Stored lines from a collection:

################

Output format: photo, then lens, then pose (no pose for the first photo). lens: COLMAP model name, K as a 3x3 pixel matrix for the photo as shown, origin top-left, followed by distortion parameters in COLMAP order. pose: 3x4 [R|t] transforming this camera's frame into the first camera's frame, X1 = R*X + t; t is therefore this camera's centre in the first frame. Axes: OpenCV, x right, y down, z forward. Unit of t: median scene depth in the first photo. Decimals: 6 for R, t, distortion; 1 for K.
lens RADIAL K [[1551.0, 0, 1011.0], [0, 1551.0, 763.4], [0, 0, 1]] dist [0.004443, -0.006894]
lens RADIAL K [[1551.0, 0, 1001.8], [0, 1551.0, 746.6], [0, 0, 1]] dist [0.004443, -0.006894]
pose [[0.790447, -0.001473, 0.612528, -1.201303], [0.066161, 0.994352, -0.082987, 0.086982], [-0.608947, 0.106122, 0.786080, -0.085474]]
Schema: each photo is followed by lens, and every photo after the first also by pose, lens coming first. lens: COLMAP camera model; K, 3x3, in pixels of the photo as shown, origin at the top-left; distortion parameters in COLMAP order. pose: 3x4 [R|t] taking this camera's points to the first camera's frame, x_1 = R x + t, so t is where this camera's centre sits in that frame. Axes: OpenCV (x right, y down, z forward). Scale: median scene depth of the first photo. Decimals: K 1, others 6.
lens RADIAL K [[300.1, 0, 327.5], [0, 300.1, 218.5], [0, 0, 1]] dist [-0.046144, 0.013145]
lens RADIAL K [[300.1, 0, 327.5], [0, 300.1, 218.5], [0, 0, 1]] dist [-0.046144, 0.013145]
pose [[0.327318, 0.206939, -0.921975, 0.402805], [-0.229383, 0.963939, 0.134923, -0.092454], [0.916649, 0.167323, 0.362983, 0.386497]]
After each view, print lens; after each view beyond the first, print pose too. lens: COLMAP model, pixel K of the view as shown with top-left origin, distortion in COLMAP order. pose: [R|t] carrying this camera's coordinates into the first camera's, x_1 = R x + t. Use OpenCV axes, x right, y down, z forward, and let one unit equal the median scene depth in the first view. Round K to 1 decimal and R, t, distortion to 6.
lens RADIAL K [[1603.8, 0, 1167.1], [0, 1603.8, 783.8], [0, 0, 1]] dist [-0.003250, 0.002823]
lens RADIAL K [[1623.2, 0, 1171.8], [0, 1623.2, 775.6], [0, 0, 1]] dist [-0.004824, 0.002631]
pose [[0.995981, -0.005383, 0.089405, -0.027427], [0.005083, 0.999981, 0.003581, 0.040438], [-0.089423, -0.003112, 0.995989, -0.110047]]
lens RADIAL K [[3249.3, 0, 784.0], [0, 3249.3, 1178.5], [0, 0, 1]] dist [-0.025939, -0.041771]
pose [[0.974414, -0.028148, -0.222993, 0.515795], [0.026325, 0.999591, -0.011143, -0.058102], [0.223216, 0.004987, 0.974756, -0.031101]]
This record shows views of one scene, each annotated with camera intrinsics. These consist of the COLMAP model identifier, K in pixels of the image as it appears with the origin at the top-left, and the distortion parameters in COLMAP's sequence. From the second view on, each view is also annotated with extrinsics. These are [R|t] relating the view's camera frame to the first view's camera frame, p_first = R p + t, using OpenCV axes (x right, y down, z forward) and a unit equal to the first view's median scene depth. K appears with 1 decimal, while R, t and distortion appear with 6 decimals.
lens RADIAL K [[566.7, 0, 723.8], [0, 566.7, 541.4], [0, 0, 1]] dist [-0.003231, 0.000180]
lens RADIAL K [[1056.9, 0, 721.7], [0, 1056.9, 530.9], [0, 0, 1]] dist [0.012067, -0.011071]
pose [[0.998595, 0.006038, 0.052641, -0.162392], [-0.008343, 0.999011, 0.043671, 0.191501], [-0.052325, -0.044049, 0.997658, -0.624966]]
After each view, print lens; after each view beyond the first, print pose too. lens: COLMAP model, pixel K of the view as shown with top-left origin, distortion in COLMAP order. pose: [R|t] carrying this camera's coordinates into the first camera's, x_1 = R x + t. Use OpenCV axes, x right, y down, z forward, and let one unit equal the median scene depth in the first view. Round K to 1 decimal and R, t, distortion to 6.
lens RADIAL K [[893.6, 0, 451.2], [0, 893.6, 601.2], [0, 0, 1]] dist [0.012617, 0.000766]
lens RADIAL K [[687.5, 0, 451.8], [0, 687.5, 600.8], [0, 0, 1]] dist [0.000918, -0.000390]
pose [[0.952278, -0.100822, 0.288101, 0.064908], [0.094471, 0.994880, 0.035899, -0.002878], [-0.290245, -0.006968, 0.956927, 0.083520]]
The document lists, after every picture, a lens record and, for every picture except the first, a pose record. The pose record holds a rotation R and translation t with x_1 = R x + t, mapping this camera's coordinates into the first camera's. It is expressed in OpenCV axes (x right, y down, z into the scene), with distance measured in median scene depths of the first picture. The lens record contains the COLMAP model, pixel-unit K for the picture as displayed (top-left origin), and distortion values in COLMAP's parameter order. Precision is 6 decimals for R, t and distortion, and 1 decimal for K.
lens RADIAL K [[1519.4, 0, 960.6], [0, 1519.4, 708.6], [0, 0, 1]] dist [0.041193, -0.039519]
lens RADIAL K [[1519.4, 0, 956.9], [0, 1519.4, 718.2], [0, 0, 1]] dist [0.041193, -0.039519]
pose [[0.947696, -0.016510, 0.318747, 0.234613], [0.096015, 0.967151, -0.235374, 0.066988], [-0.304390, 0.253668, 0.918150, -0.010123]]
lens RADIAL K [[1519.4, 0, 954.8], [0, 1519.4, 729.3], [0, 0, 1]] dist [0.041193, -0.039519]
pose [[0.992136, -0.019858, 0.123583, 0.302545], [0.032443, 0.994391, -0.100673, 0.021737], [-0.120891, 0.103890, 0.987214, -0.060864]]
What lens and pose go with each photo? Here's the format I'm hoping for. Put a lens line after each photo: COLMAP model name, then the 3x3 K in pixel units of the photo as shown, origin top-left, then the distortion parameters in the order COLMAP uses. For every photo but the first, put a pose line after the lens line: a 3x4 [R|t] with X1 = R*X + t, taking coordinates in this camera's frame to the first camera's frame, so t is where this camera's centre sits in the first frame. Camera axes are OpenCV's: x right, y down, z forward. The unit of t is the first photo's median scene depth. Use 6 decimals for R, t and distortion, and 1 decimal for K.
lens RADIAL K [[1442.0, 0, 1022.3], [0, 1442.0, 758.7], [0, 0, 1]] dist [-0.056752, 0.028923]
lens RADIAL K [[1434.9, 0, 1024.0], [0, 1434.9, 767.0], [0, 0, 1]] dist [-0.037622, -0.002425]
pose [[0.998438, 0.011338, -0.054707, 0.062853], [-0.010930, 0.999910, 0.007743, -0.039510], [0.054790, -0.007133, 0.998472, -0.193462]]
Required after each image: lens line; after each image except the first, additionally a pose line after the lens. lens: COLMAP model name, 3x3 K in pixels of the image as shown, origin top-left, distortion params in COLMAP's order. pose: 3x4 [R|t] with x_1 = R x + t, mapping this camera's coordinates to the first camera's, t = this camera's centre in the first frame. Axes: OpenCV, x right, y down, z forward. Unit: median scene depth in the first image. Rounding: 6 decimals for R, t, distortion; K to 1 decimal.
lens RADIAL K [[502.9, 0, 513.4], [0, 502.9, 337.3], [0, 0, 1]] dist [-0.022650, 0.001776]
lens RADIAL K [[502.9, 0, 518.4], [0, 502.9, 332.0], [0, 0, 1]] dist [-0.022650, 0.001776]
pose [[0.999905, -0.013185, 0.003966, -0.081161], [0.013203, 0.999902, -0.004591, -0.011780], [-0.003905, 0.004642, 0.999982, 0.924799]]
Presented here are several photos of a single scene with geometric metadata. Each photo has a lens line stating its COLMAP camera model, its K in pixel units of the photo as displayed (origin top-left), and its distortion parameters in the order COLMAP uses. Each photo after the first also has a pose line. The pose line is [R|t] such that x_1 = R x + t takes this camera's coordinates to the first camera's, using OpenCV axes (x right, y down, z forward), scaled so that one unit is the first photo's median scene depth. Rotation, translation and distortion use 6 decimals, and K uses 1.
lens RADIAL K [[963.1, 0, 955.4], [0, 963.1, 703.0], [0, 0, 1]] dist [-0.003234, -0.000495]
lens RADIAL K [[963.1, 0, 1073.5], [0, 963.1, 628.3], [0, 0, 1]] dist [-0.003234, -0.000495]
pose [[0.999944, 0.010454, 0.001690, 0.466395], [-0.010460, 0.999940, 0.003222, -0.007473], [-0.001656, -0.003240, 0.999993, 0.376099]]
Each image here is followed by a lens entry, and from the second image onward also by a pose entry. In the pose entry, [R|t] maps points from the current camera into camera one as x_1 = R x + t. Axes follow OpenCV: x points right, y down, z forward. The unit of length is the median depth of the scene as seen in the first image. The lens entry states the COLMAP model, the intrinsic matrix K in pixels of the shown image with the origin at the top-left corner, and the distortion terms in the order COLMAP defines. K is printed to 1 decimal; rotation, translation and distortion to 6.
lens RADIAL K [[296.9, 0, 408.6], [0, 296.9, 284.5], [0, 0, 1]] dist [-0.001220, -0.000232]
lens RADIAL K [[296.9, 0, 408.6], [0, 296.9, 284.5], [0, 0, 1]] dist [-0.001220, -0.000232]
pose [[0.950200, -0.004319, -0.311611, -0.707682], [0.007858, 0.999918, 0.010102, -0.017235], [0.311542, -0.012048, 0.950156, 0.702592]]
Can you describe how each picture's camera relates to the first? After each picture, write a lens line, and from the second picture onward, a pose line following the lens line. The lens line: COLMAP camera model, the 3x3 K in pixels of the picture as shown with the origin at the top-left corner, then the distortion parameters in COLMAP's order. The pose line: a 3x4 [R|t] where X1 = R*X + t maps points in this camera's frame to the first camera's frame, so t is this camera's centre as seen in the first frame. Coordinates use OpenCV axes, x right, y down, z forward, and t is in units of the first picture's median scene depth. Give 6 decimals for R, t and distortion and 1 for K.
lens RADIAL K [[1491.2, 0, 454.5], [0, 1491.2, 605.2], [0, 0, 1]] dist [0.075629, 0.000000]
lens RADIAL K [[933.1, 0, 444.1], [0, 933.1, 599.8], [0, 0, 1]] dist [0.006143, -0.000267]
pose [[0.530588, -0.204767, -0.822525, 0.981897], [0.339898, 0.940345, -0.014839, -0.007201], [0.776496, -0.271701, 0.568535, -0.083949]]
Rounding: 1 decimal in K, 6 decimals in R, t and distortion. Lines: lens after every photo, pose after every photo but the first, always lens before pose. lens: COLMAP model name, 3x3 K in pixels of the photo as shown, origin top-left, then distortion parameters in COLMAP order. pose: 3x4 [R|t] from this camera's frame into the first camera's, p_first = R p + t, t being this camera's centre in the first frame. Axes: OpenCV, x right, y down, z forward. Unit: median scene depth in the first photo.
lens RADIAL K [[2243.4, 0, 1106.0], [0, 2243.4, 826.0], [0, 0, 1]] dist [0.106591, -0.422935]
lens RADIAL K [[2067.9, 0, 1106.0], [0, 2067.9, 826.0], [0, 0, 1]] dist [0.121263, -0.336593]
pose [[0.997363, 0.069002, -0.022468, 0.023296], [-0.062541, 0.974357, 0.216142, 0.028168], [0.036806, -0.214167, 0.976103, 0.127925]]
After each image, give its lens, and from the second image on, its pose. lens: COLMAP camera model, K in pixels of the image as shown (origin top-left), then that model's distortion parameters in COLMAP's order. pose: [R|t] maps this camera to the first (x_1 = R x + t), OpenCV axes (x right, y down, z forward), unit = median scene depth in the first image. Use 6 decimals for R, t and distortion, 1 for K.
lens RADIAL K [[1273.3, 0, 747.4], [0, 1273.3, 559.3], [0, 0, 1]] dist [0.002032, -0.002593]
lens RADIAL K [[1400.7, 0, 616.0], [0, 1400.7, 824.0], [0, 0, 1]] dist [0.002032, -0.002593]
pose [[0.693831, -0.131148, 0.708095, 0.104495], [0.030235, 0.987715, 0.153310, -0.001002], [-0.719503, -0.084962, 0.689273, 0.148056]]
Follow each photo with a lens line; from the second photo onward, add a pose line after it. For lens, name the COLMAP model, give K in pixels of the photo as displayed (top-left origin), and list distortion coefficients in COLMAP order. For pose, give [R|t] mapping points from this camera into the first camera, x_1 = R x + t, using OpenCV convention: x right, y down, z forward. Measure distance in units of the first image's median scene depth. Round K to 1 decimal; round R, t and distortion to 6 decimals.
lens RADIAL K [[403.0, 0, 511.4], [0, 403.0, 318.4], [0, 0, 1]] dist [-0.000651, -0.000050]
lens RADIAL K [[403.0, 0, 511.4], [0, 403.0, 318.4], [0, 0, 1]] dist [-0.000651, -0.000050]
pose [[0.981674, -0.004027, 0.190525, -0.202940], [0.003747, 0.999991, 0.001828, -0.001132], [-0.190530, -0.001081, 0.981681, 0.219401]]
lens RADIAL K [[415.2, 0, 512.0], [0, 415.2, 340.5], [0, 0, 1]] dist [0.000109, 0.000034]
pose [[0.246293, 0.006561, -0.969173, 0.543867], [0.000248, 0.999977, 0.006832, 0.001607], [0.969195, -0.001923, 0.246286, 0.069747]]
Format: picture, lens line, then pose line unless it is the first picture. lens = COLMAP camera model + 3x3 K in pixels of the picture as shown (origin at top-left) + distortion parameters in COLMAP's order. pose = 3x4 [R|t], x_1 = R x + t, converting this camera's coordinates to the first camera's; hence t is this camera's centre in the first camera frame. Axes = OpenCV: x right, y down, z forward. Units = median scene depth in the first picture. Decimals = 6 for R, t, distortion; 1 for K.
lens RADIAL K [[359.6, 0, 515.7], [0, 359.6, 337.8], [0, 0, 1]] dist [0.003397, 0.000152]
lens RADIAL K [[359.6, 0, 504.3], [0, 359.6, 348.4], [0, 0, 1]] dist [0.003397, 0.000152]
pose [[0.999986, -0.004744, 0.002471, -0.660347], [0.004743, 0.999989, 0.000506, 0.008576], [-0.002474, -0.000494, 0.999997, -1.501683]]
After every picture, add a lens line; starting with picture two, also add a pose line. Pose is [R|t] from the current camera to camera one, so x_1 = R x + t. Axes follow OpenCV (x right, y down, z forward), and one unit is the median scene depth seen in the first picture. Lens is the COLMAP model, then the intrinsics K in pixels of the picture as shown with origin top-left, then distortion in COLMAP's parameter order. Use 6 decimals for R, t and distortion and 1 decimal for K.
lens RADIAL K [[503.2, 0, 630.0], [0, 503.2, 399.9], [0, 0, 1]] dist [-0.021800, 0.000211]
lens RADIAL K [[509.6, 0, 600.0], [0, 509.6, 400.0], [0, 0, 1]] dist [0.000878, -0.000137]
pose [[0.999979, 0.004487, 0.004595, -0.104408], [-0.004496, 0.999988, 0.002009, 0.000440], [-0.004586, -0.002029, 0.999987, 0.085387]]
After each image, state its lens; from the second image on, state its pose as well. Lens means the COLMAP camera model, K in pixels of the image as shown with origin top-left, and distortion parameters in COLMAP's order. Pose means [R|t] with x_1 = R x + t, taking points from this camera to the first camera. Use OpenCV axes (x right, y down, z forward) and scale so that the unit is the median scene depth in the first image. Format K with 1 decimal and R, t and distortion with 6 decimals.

################

WORK TASK :: Retype, character for character, the lines running from the start through the line that contains "763.4], [0, 0, 1]] dist [0.004443, -0.006894]", including that line.

COMPLETED EXERCISE ::
Output format: photo, then lens, then pose (no pose for the first photo). lens: COLMAP model name, K as a 3x3 pixel matrix for the photo as shown, origin top-left, followed by distortion parameters in COLMAP order. pose: 3x4 [R|t] transforming this camera's frame into the first camera's frame, X1 = R*X + t; t is therefore this camera's centre in the first frame. Axes: OpenCV, x right, y down, z forward. Unit of t: median scene depth in the first photo. Decimals: 6 for R, t, distortion; 1 for K.
lens RADIAL K [[1551.0, 0, 1011.0], [0, 1551.0, 763.4], [0, 0, 1]] dist [0.004443, -0.006894]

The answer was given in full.